Entra una materia prima, el niño o la niña: un ser que viene de un aprendizaje basado en lo emocional, lo afectivo; grandes hazañas ha realizado dentro de la casa: caminar, hablar, oír, reconocer y ser reconocido; además de incluir su afectividad en la circulación de las emociones que de una u otra manera forjan su identidad dentro del hogar; es un ser que, para elevarse como humano, necesita del otro y de lo otro que es la naturaleza y la sociedad, pues los padres son representaciones de ese binomio imbricado e inseparable. Esta materia prima se vuelca hacia fuera para construir su adentro, con un sistema perceptivo abierto que lo impulsa a comunicarse con los demás, no solo a través de palabras plenas de sentido, sino con su cuerpo, con su calor, con los tonos de las cercanías, ya que el niño o la niña son seres grupales, son seres colectivos.

En las sociedades indígenas el tamaño del grupo siempre ha sido un factor conscientemente calculado, porque de este modo los controles del poder colectivo, los rituales de pasaje y las relaciones con dioses y espíritus pueden ejercerse con mayor eficacia; se garantiza, además, la reproducción de las subjetividades colectivas y se mantiene la historia y la identidad del grupo étnico en cuestión.

El niño o la niña es aceptado como miembro de un grupo mayor a la familia a través de los ritos de pertenencia; allí el cuerpo es la hoja donde se graba esta adhesión, esta ley de ser y de estar. Pero en nuestras sociedades las familias se encuentran con espacios de socialización muy amplios que no permiten un control tan efectivo de las personalidades en el sentido de que el individuo no se aliene del grupo social. La escuela tendría el papel de adherir a las personas al sistema en el que viven y, la escuela capitalista, lo logra eficazmente, lo realiza cabalmente, solo que este espacio de socialización reproduce, no a un grupo ni a una colectividad en valores como la solidaridad, la cooperación… Valores que el hogar enseñó inevitablemente, porque si estos fuesen los valores de pertenencia estaríamos en presencia de una escuela que no reproduce la ética y la moral capitalista: la competencia, el egoísmo, el individualismo, sino una que reproduce la ética socialista o el poder difuso de las etnias indígenas, sobre todo las que han sobrevivido en Suramérica. La escuela capitalista reproduce seres aislados.

#### Consigna:
Devuelve tal cual, del texto sobre la escuela y la socialización del niño, el fragmento que comienza con las palabras que contienen "Entra una materia" y termina en "son seres colectivos.".

#### Registros de datos:
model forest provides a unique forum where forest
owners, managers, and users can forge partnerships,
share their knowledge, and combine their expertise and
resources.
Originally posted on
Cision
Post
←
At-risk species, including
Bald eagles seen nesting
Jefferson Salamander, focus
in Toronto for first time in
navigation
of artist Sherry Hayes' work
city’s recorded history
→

#### Solución redactada:
Entra una materia prima, el niño o la niña: un ser que viene de un aprendizaje basado en lo emocional, lo afectivo; grandes hazañas ha realizado dentro de la casa: caminar, hablar, oír, reconocer y ser reconocido; además de incluir su afectividad en la circulación de las emociones que de una u otra manera forjan su identidad dentro del hogar; es un ser que, para elevarse como humano, necesita del otro y de lo otro que es la naturaleza y la sociedad, pues los padres son representaciones de ese binomio imbricado e inseparable. Esta materia prima se vuelca hacia fuera para construir su adentro, con un sistema perceptivo abierto que lo impulsa a comunicarse con los demás, no solo a través de palabras plenas de sentido, sino con su cuerpo, con su calor, con los tonos de las cercanías, ya que el niño o la niña son seres grupales, son seres colectivos.